Veik sign to Fuzz Club for their debut album and share the first single
French three-piece Veik have released ‘Difficult Machinery’ and announced their debut album ‘Surrounding Structures’, due for release April 30th. Centred around vintage analogue synths and abrasive instrumentation, the band’s experimental post-punk is rooted in the 70s avant-garde, most notably Krautrock and No Wave. They reel off groups like Implog, Suicide or Indoor Life as inspirations, whilst existing in a similar world to contemporaries like Beak, Suuns and Girl Band. You can stream ‘Difficult Machinery’ below and pre-order 'Surrounding Structures' on vinyl here (this record is April's Fuzz Club Membership LP)
Listening to their music, it’s quickly clear how the disjointed shapes and abrasive textures of brutalist architecture are manifested in their music. However, they claim that the ‘Surrounding Structures’ of the album’s title are also a reference to both the “physical and social structures that surround us, and how they shape us as individuals and collectives.

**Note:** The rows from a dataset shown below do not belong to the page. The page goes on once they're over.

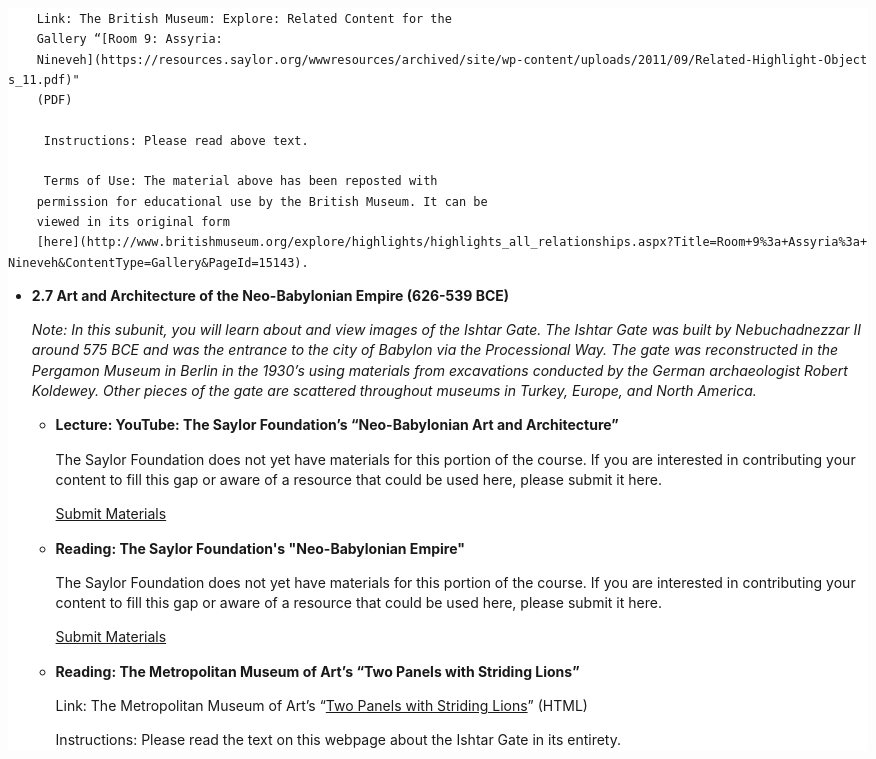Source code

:         Link: The British Museum: Explore: Related Content for the
        Gallery “[Room 9: Assyria:
        Nineveh](https://resources.saylor.org/wwwresources/archived/site/wp-content/uploads/2011/09/Related-Highlight-Objects_11.pdf)"
        (PDF)  
           
         Instructions: Please read above text.  
           
         Terms of Use: The material above has been reposted with
        permission for educational use by the British Museum. It can be
        viewed in its original form
        [here](http://www.britishmuseum.org/explore/highlights/highlights_all_relationships.aspx?Title=Room+9%3a+Assyria%3a+Nineveh&ContentType=Gallery&PageId=15143).

-   **2.7 Art and Architecture of the Neo-Babylonian Empire (626-539
    BCE)**  

    *Note: In this subunit, you will learn about and view images of the
    Ishtar Gate. The Ishtar Gate was built by Nebuchadnezzar II around
    575 BCE and was the entrance to the city of Babylon via the
    Processional Way. The gate was reconstructed in the Pergamon Museum
    in Berlin in the 1930’s using materials from excavations conducted
    by the German archaeologist Robert Koldewey. Other pieces of the
    gate are scattered throughout museums in Turkey, Europe, and North
    America.*

    -   **Lecture: YouTube: The Saylor Foundation’s “Neo-Babylonian Art
        and Architecture”**

        The Saylor Foundation does not yet have materials for this
        portion of the course. If you are interested in contributing
        your content to fill this gap or aware of a resource that could
        be used here, please submit it here.

        [Submit Materials](http://www.saylor.org/contribute/)

    -   **Reading: The Saylor Foundation's "Neo-Babylonian Empire"**

        The Saylor Foundation does not yet have materials for this
        portion of the course. If you are interested in contributing
        your content to fill this gap or aware of a resource that could
        be used here, please submit it here.

        [Submit Materials](http://www.saylor.org/contribute/)

    -   **Reading: The Metropolitan Museum of Art’s “Two Panels with
        Striding Lions”**

        Link: The Metropolitan Museum of Art’s “[Two Panels with
        Striding
        Lions](http://www.metmuseum.org/Works_of_Art/collection_database/ancient_near_eastern_art/two_panels_with_striding_lions/objectview.aspx?OID=30013963&collID=3&dd1=3)”
        (HTML)  
           
         Instructions: Please read the text on this webpage about the
        Ishtar Gate in its entirety.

It’s not a political album per se, but a way to address that question from different scales of observation, by telling stories and by integrating our own experiences and reflections into our sound.”
On the first single and album-opener ‘Difficult Machinery’ – a detached proto-punk drone nodding to Faust by way of The Velvet Underground – we find a perfect example of the band using personal experience to wax philosophical. The lyrics coming to drummer and vocalist Boris Collet after watching his dad ill in a hospital bed: “Seeing him weakened and plugged into banks of machines through cables that radiated from his body was a weird experience. This concept of ‘difficult machinery’ made sense to emphasise the mind-body dualism through the metaphor of the body as a machine.”